— EXTRACT PROVIDED —
And unless your function pointers are being used in tight loops in a performance critical application or on a very slow embedded system, chances are the difference is negligible anyway.
And everyone said that will make my
program run slow. Is it true?
Most likely this claim is false. For one, if the alternative to using function pointers are something like
if (condition1) {
func1();
} else if (condition2)
func2();
} else if (condition3)
func3();
} else {
func4();
}
this is most likely relatively much slower than just using a single function pointer. While calling a function through a pointer does have some (typically neglectable) overhead, it is normally not the direct-function-call versus through-pointer-call difference that is relevant to compare.
And secondly, never optimize for performance without any measurements. Knowing where the bottlenecks are is very difficult (read impossible) to know and sometimes this can be quite non-intuitively (for instance the linux kernel developers have started removing the inline keyword from functions because it actually hurt performance).
A lot of people have put in some good answers, but I still think there's a point being missed. Function pointers do add an extra dereference which makes them several cycles slower, that number can increase based on poor branch prediction (which incidentally has almost nothing to do with the function pointer itself). Additionally functions called via a pointer cannot be inlined. But what people are missing is that most people use function pointers as an optimization.
The most common place you will find function pointers in c/c++ APIs is as callback functions. The reason so many APIs do this is because writing a system that invokes a function pointer whenever events occur is much more efficient than other methods like message passing. Personally I've also used function pointers as part of a more-complex input processing system, where each key on the keyboard has a function pointer mapped to it via a jump table. This allowed me to remove any branching or logic from the input system and merely handle the key press coming in.
Calling a function via a function pointer is somewhat slower than a static function call, since the former call includes an extra pointer dereferencing. But AFAIK this difference is negligible on most modern machines (except maybe some special platforms with very limited resources).
Function pointers are used because they can make the program much simpler, cleaner and easier to maintain (when used properly, of course). This more than makes up for the possible very minor speed difference.
A lot of good points in earlier replies.
However take a look at C qsort comparison function. Because the comparison function cannot be inlined and needs to follow standard stack based calling conventions, the total running time for the sort can be an order of magnitude (more exactly 3-10x) slower for integer keys, than otherwise same code with a direct, inlineable, call.
A typical inlined comparison would be a sequence of simple CMP and possibly CMOV/SET instruction. A function call also incurs the overhead of a CALL, setting up stack frame, doing the comparison, tearing down stack frame and returning the result. Note, that the stack operations can cause pipeline stalls due to CPU pipeline length and virtual registers. For example if value of say eax is needed before the instruction that last modified eax has finished executing (which typically takes about 12 clock cycles on the newest processors). Unless the CPU can execute other instructions out of order to wait for that, a pipeline stall will occur.
Using a function pointer is slower that just calling a function as it is another layer of indirection. (The pointer needs to be dereferenced to get the memory address of the function). While it is slower, compared to everything else your program may do (Read a file, write to the console) it is negligible.

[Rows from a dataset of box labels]

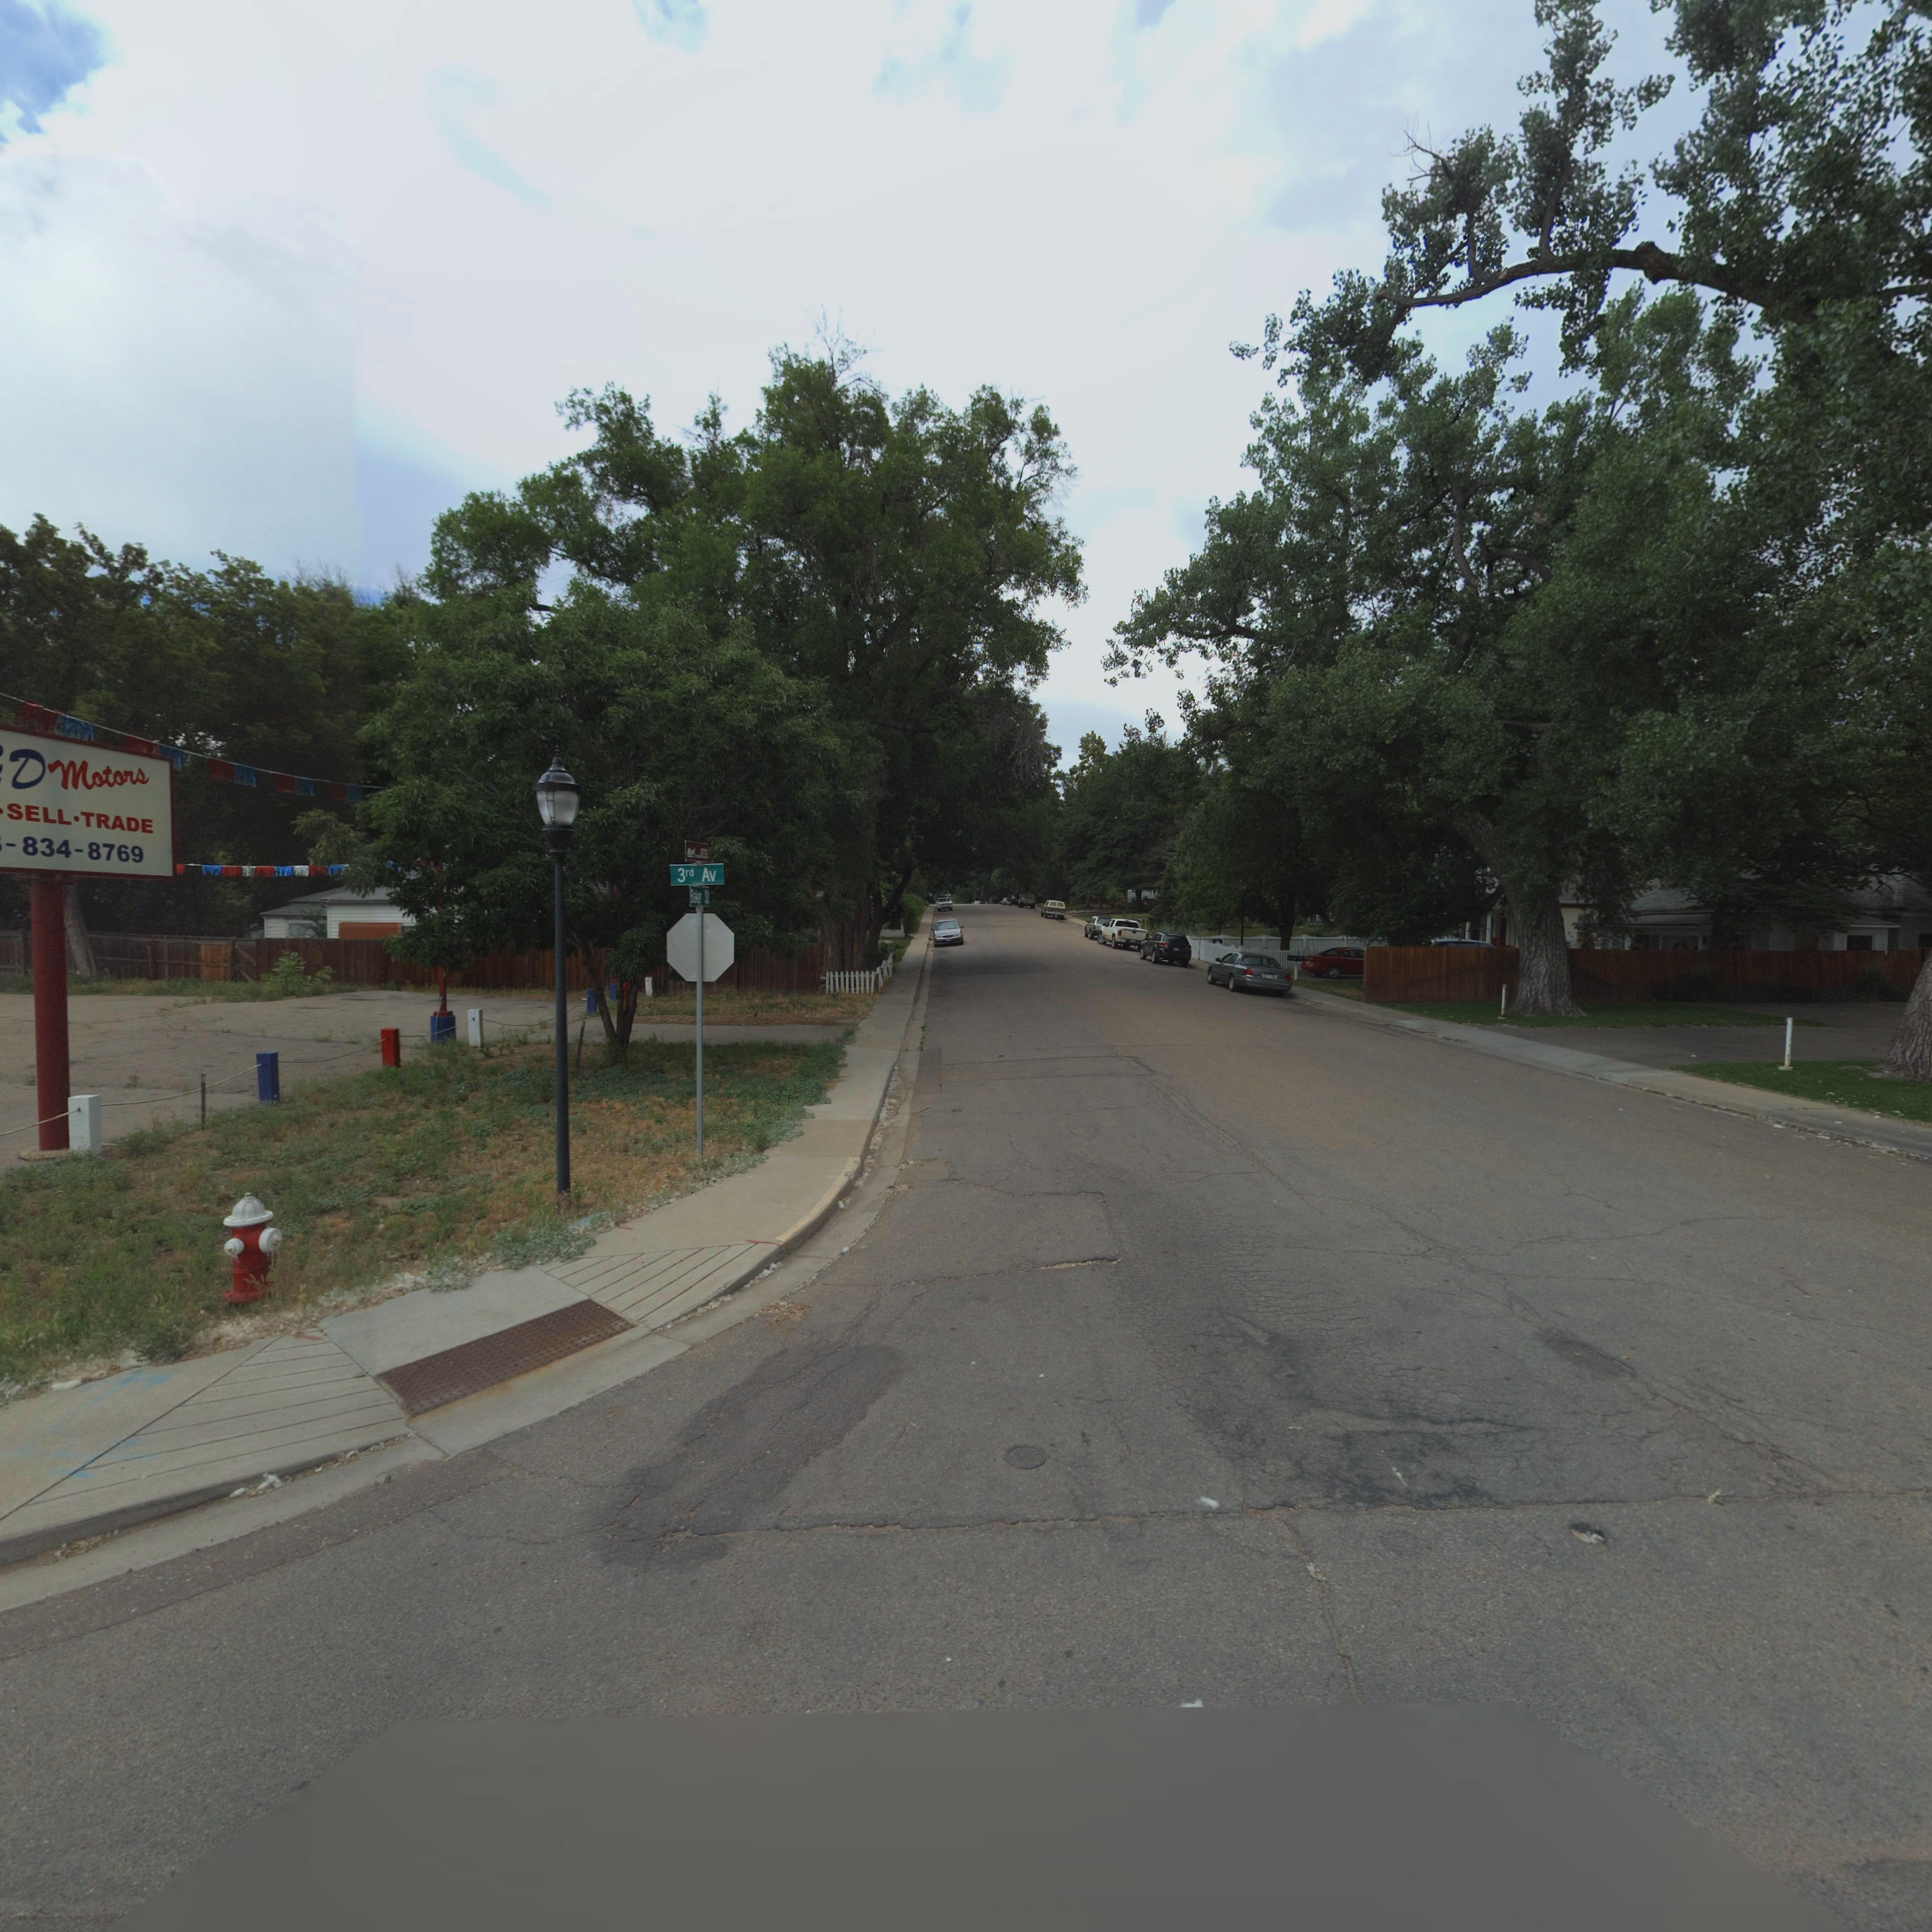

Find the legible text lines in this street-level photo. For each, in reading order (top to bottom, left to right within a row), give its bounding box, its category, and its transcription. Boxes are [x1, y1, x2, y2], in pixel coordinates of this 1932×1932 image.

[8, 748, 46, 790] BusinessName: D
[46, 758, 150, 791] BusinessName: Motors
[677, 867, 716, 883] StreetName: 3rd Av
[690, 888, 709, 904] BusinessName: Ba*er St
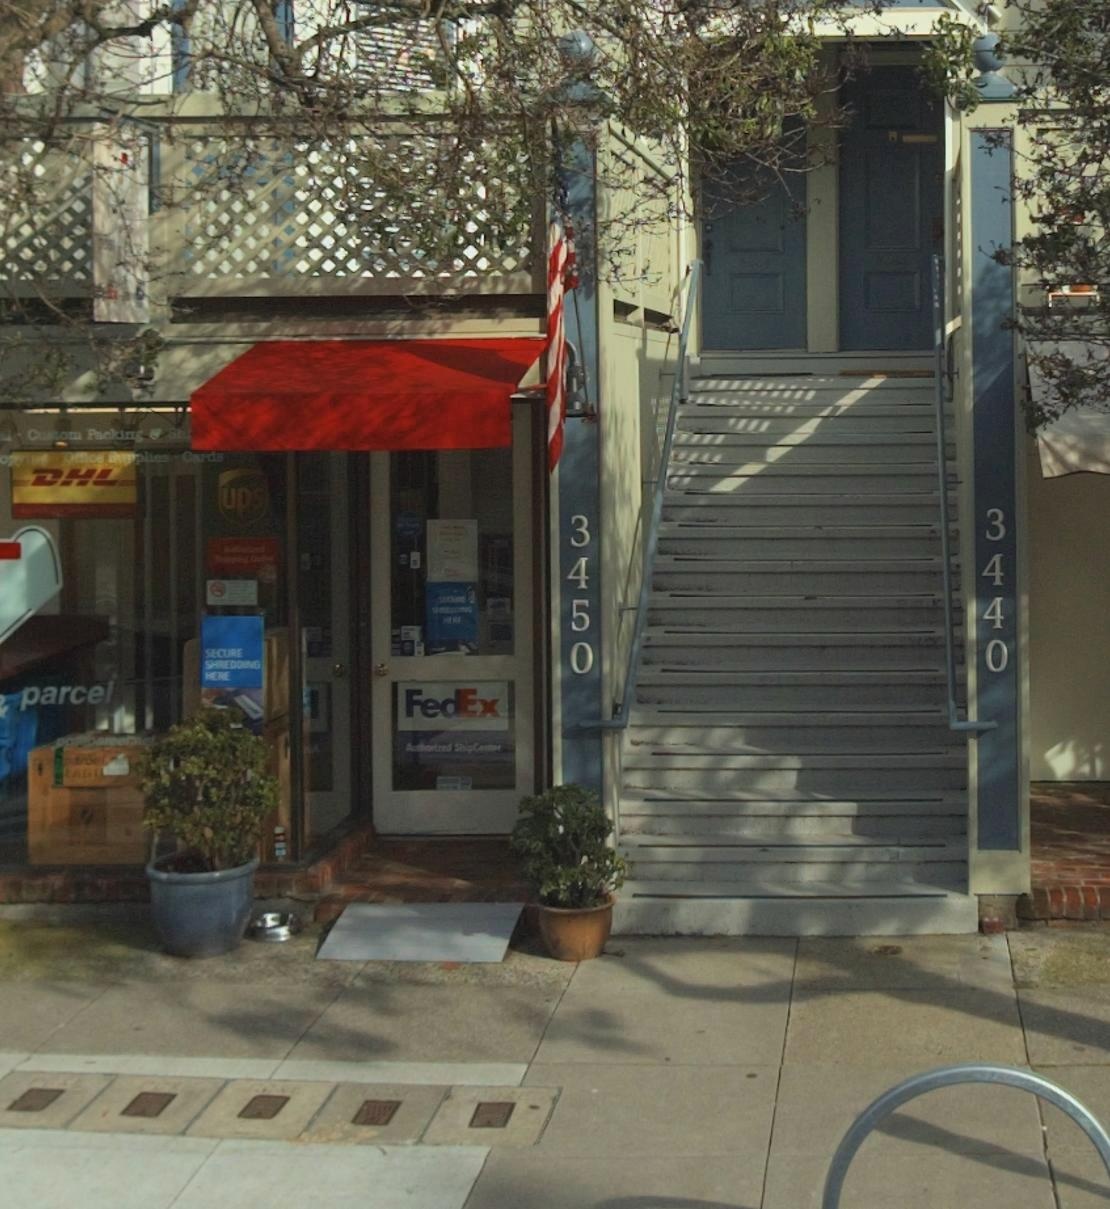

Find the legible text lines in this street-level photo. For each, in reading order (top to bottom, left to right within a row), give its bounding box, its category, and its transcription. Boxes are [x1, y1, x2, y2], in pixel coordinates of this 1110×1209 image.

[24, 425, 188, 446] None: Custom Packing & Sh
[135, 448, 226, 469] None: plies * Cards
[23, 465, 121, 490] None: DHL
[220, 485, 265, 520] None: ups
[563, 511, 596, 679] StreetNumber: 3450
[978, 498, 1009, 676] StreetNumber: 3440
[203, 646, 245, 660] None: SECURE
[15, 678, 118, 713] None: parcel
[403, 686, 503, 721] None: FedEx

— TASK BRIEF —
Copy the stretch of the thread about function pointer speed from "A typical inlined" through "stall will occur.". Rely only on the thread about function pointer speed.

— TASK SOLUTION —
A typical inlined comparison would be a sequence of simple CMP and possibly CMOV/SET instruction. A function call also incurs the overhead of a CALL, setting up stack frame, doing the comparison, tearing down stack frame and returning the result. Note, that the stack operations can cause pipeline stalls due to CPU pipeline length and virtual registers. For example if value of say eax is needed before the instruction that last modified eax has finished executing (which typically takes about 12 clock cycles on the newest processors). Unless the CPU can execute other instructions out of order to wait for that, a pipeline stall will occur.